● **Lavoro richiesto**
Prosegui il brano sul futuro del PD e della sinistra italiana, riprendendo subito dopo la sua ultima frase.

La direzione del PD non ha avviato un vero dibattito intorno ai nodi politici e di fondo che si sono toccati in questi anni. Il dibattito sul futuro del PD e della sinistra italiana deve riguardare non solo gli iscritti o ristretti gruppi dirigenti, ma l’intero Paese perché la questione riveste un Interesse Nazionale. Da tempo, su alcuni aspetti della vita e della funzione della sinistra ci si interroga da più parti e non solo in Italia. Il tema della sinistra che non interpreta più le esigenze dei ceti popolari non è solo un tema nazionale ma riguarda l’intero occidente europeo e USA. Il caso della Svezia, da ultimo, è da questo punto di vista clamoroso. Lì dopo un secolo, la socialdemocrazia ha ceduto il passo alla destra moderata, convergente con le forze più radicali, creando un precedente in Europa che può influenzare il gruppo dirigente del PPE. Io non credo che il vero problema sia nel fatto che il PD confonda riformismo con moderatismo. Ricordo, tra l’altro, che Letta ha sempre messo l’accento sulla esigenza di essere radicali nei comportamenti, progressisti nei valori, riformisti nel metodo. Dunque non è questo il punto. Nè credo che il PD abbia rinunciato a combattere le disuguaglianze, semmai la domanda è stata ed è sul come farlo.

Output strutturati della posa:
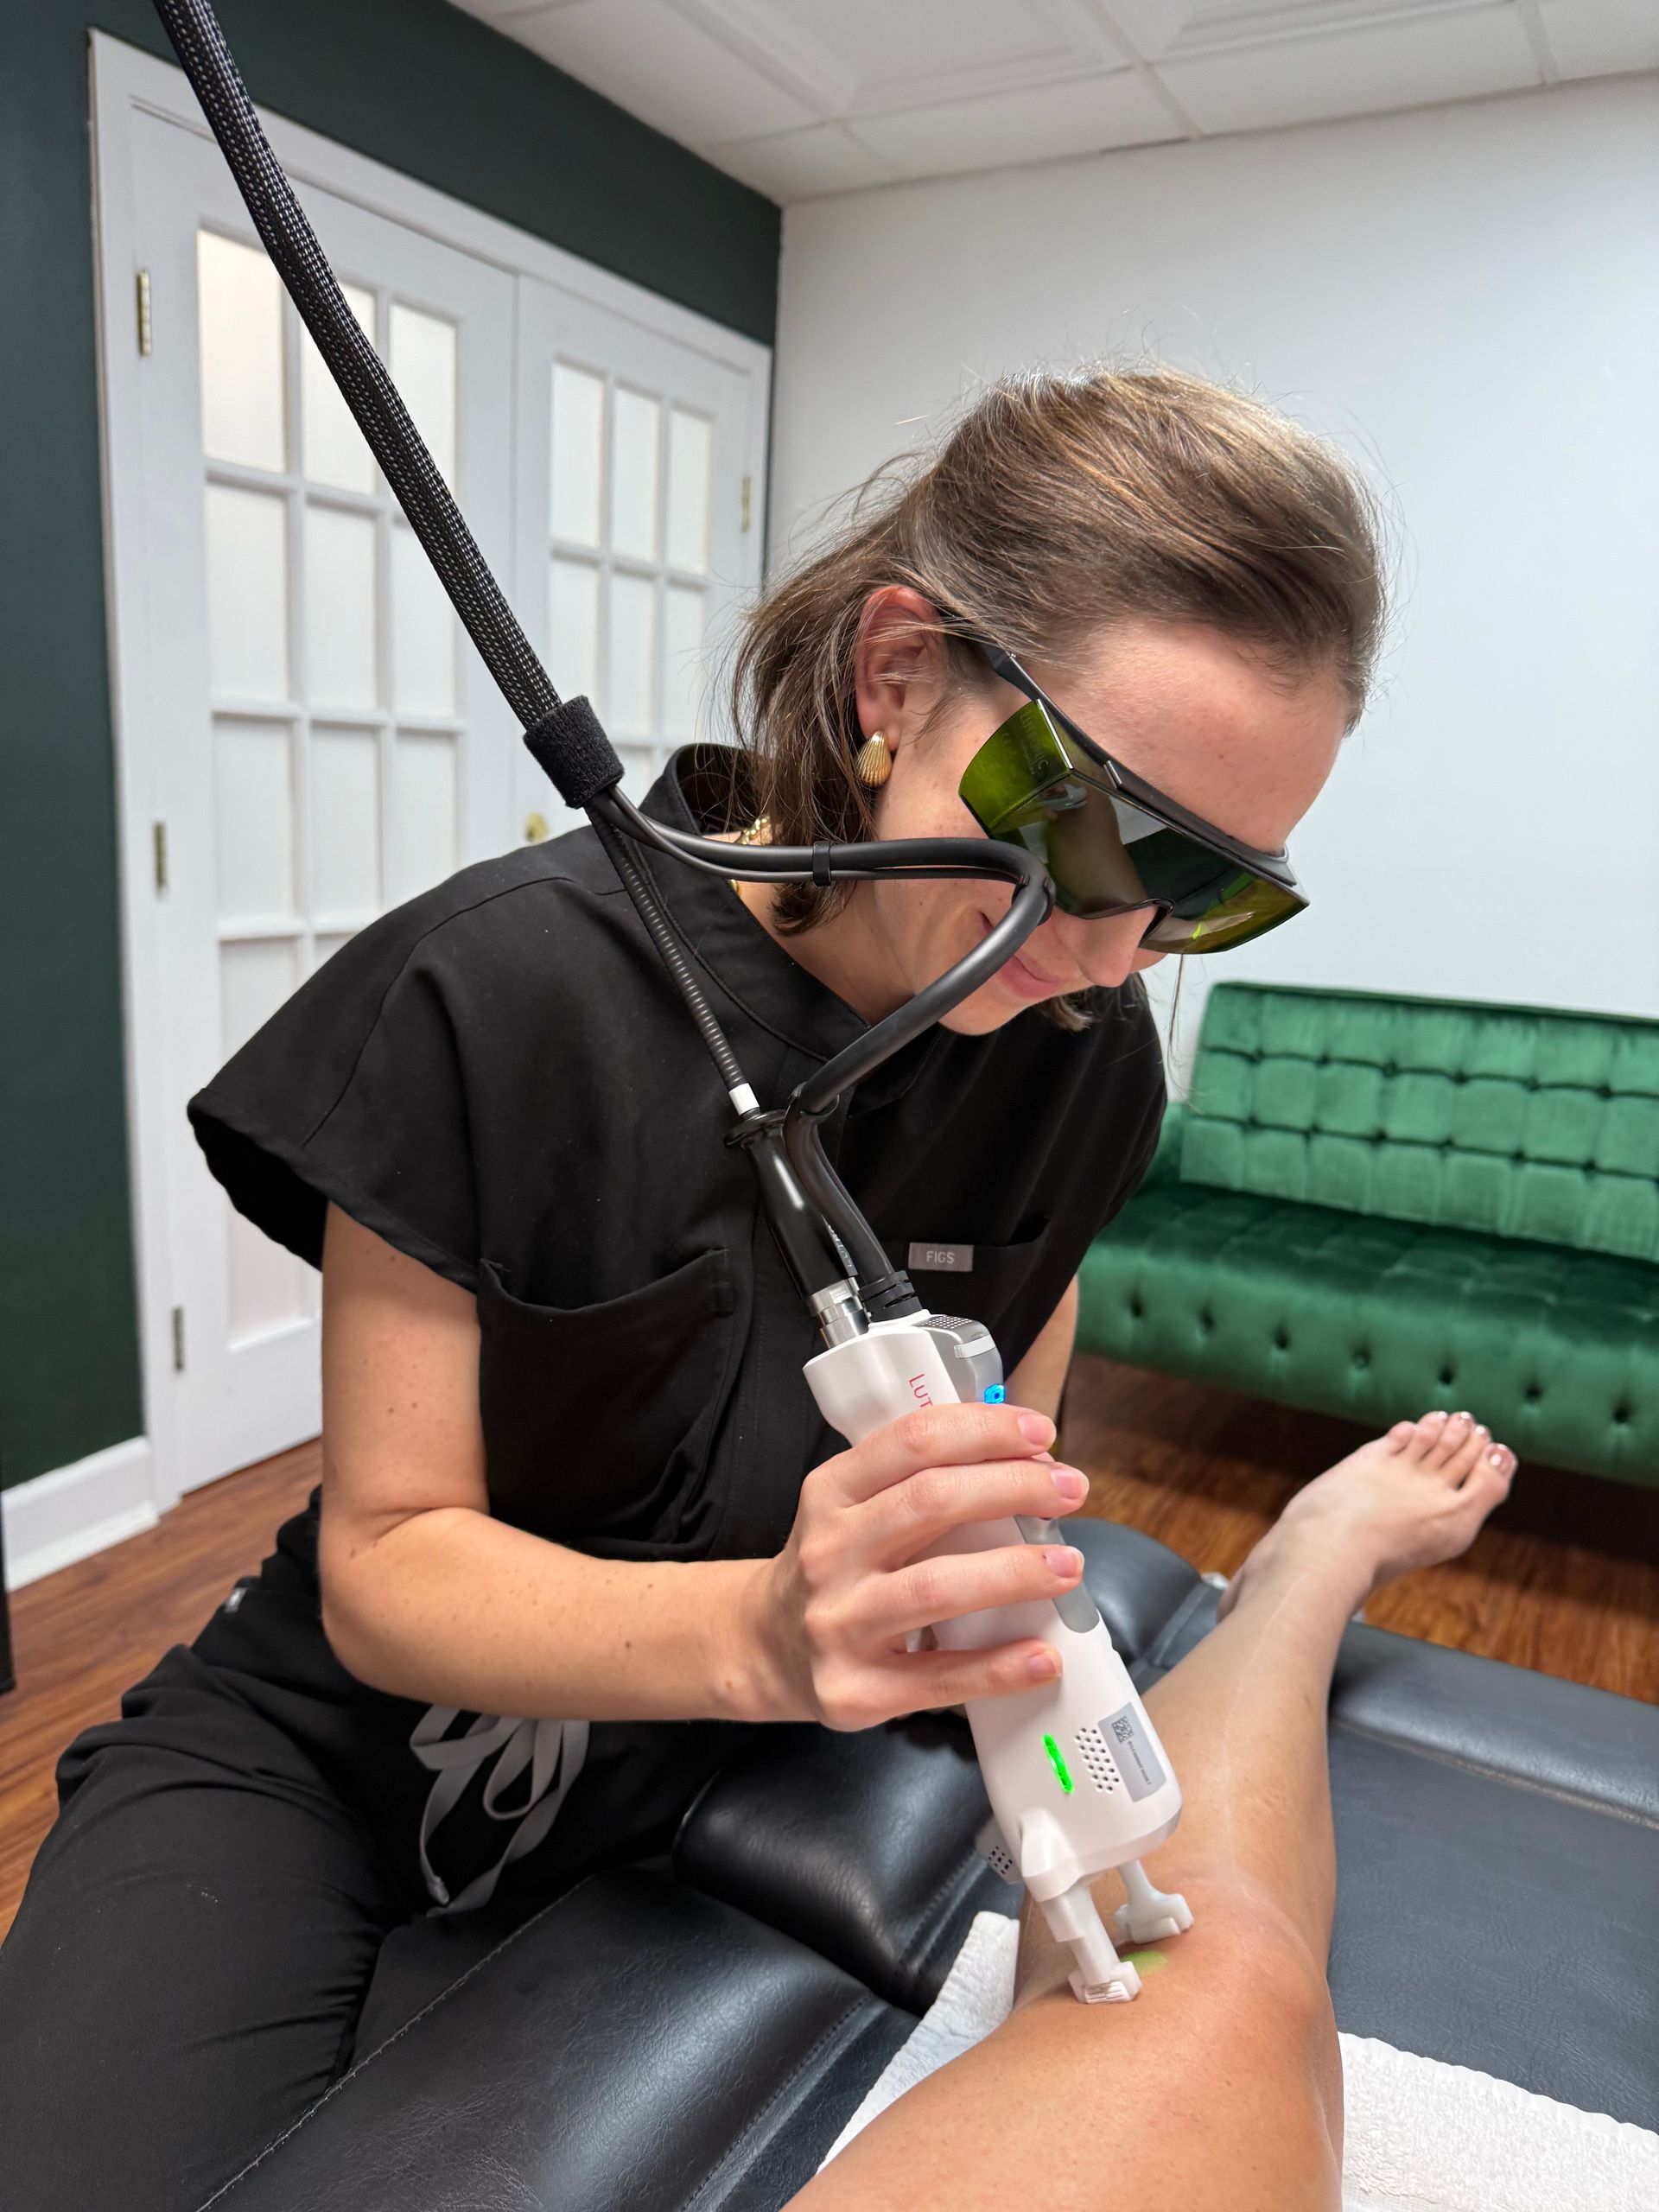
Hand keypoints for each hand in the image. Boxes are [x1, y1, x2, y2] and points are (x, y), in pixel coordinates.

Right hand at [741, 1402, 1090, 1729]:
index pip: (912, 1442)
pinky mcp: (856, 1690)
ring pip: (936, 1588)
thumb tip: (1028, 1463)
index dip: (984, 1430)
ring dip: (1014, 1573)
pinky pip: (939, 1678)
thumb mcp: (850, 1507)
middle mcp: (829, 1552)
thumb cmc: (834, 1567)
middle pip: (931, 1503)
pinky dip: (1000, 1667)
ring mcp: (839, 1623)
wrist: (766, 1647)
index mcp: (831, 1492)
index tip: (1040, 1433)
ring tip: (1066, 1566)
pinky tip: (1044, 1656)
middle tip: (1070, 1489)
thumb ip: (918, 1480)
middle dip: (1013, 1489)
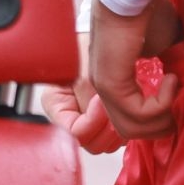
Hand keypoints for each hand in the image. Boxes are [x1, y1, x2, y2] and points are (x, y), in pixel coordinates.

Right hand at [40, 37, 121, 153]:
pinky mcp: (107, 122)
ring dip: (117, 128)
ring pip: (106, 143)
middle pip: (91, 143)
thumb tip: (100, 120)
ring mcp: (91, 123)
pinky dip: (125, 126)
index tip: (99, 102)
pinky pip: (118, 137)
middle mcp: (72, 119)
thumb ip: (86, 99)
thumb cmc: (84, 52)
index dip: (91, 122)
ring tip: (120, 104)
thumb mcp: (82, 74)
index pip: (74, 133)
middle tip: (113, 105)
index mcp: (57, 108)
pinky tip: (126, 107)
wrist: (100, 41)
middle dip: (106, 128)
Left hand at [44, 0, 181, 152]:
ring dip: (163, 116)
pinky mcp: (110, 84)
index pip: (132, 118)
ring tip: (175, 85)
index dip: (159, 117)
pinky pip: (137, 114)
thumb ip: (174, 67)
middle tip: (181, 102)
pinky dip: (161, 104)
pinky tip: (171, 79)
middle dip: (162, 124)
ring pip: (132, 129)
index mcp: (115, 80)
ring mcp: (104, 87)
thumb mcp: (167, 45)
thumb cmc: (147, 11)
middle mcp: (105, 87)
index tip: (178, 97)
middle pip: (132, 131)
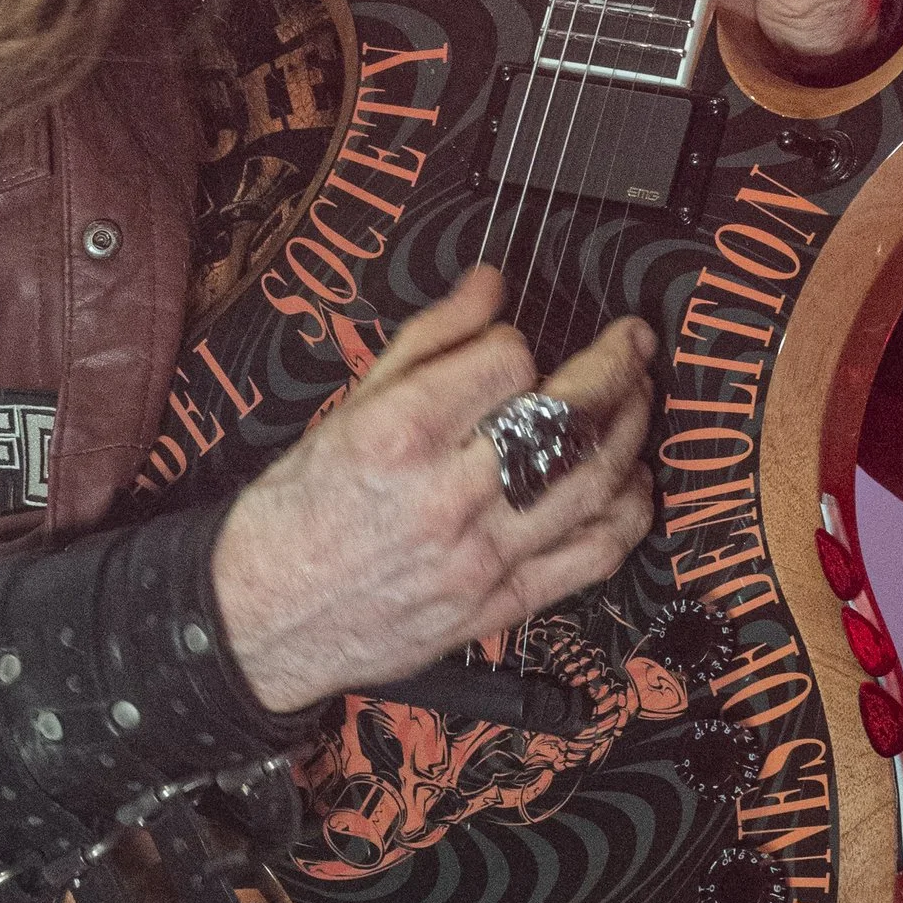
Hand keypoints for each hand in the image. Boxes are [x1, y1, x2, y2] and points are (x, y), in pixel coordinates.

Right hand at [211, 269, 655, 716]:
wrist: (263, 618)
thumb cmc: (299, 509)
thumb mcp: (346, 410)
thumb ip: (428, 341)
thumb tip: (491, 284)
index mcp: (399, 436)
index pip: (507, 363)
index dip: (519, 343)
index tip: (512, 349)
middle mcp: (445, 497)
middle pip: (566, 419)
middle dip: (616, 369)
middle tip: (633, 342)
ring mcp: (480, 559)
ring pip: (593, 485)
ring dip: (631, 432)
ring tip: (638, 399)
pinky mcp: (499, 607)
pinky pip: (591, 558)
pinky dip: (627, 515)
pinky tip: (632, 484)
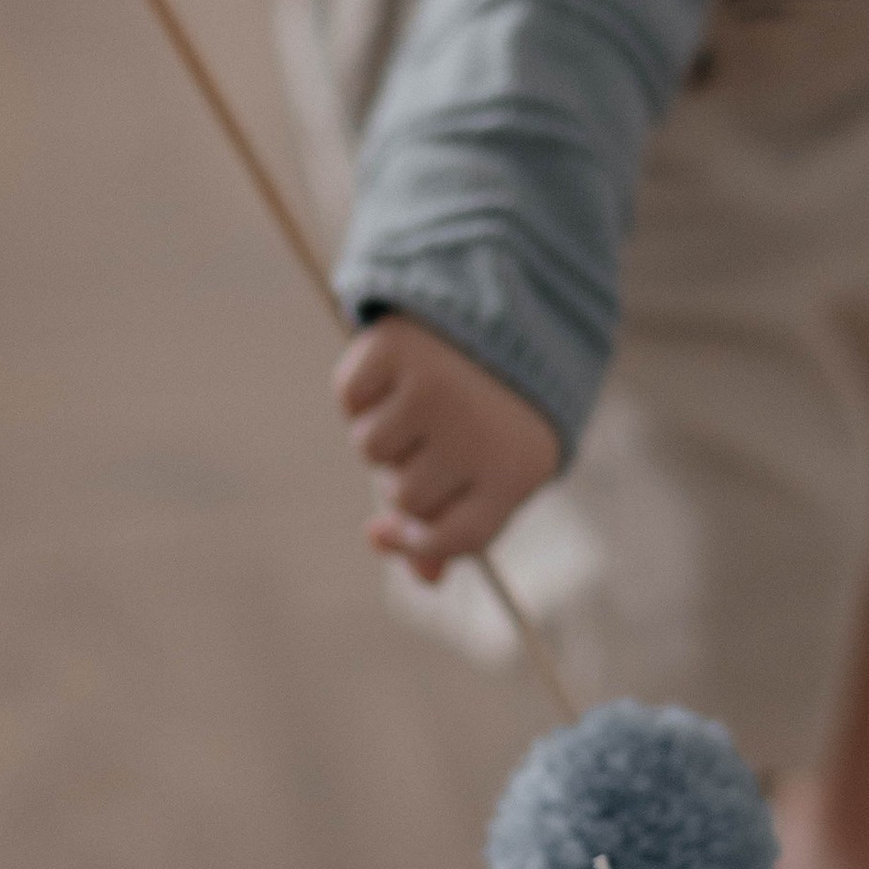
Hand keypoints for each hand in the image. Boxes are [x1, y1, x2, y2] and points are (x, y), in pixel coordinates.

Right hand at [333, 314, 560, 582]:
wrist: (507, 291)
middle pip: (406, 498)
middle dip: (407, 475)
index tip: (383, 531)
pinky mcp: (394, 347)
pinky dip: (361, 387)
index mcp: (521, 466)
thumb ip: (465, 520)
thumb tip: (424, 577)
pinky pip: (348, 397)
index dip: (416, 542)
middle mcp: (477, 432)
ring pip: (370, 450)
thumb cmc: (503, 397)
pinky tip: (398, 365)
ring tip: (422, 392)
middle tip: (434, 431)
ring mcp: (434, 388)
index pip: (456, 537)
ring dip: (384, 429)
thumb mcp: (502, 459)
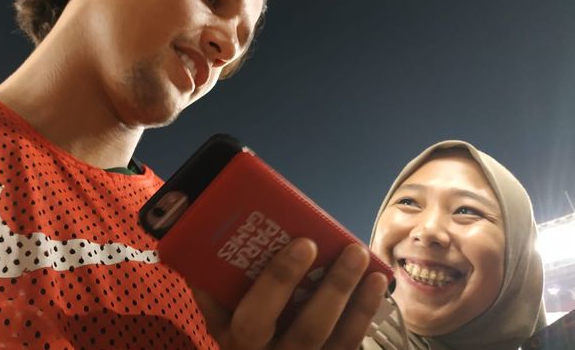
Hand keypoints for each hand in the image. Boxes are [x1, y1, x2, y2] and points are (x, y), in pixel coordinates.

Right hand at [192, 238, 388, 349]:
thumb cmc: (239, 341)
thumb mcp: (218, 325)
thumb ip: (212, 295)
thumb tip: (206, 250)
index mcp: (240, 343)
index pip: (255, 317)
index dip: (279, 281)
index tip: (305, 243)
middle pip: (308, 330)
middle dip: (334, 289)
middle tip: (353, 250)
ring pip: (338, 341)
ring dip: (358, 302)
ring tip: (372, 268)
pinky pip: (349, 346)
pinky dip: (364, 316)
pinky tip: (375, 288)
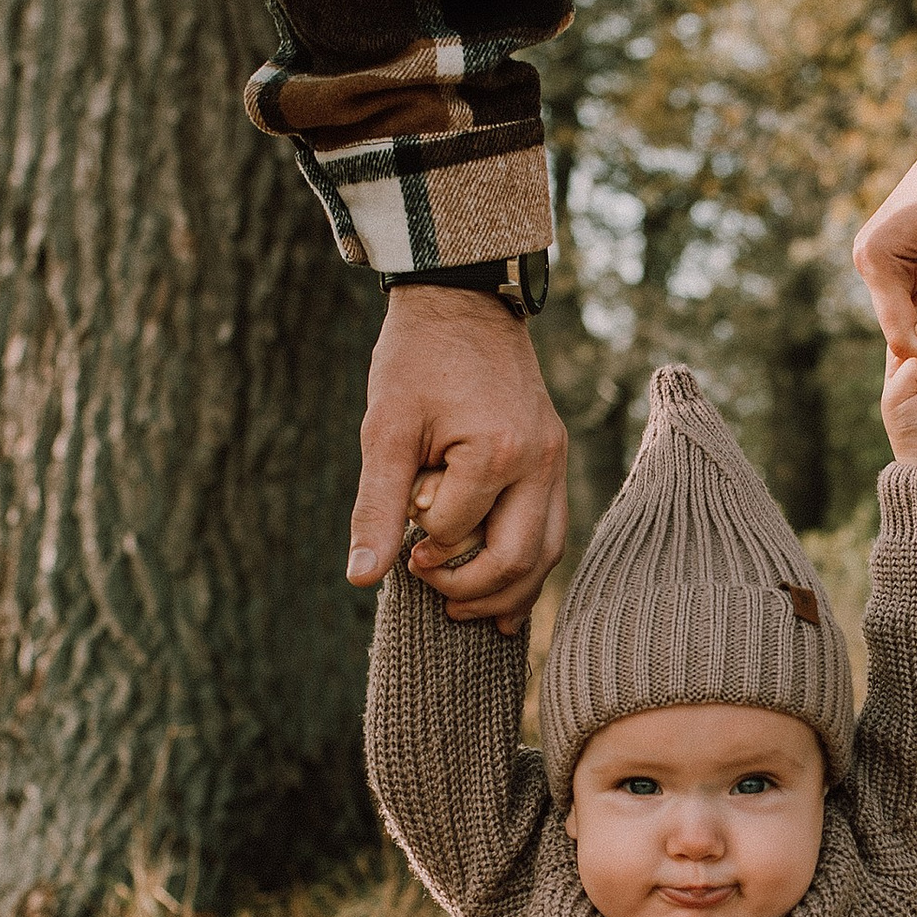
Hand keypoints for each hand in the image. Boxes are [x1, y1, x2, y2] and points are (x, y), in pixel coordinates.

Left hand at [346, 284, 566, 634]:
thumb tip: (361, 578)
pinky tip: (504, 595)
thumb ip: (376, 507)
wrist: (461, 302)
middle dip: (470, 592)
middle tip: (429, 591)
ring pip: (548, 554)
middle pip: (518, 560)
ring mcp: (555, 460)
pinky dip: (530, 567)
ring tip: (466, 614)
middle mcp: (539, 460)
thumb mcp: (386, 430)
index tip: (402, 544)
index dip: (421, 549)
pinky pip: (553, 529)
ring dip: (509, 592)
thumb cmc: (417, 361)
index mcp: (496, 452)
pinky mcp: (555, 457)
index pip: (454, 533)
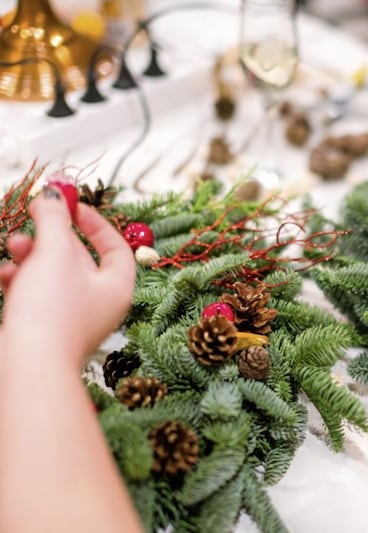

● **Risposta**
E’ vero, però, che il PD è percepito come un partito di sistema e non è riuscito a fare ciò che Aldo Moro predicava come cura per la Dc ”essere opposizione a se stessa” .Però bisogna anche capire che il Paese non ha alcun bisogno di una forza antisistema, i cui danni sono stati riconosciuti dagli stessi protagonisti. Enrico Berlinguer in una importante assemblea operaia a Torino il 27 febbraio del 1978 disse, addirittura, che il “PCI doveva essere un partito conservatore e rivoluzionario” affermazione che suscitò in molti di noi stupore. Ma egli voleva semplicemente dire che una forza rivoluzionaria deve sapere individuare le cose che vanno conservate anche nel quadro di un mutamento profondo di una società. Non è dunque la parola conservazione che ci deve spaventare, nè temere di essere una forza che garantisce la stabilità del Paese.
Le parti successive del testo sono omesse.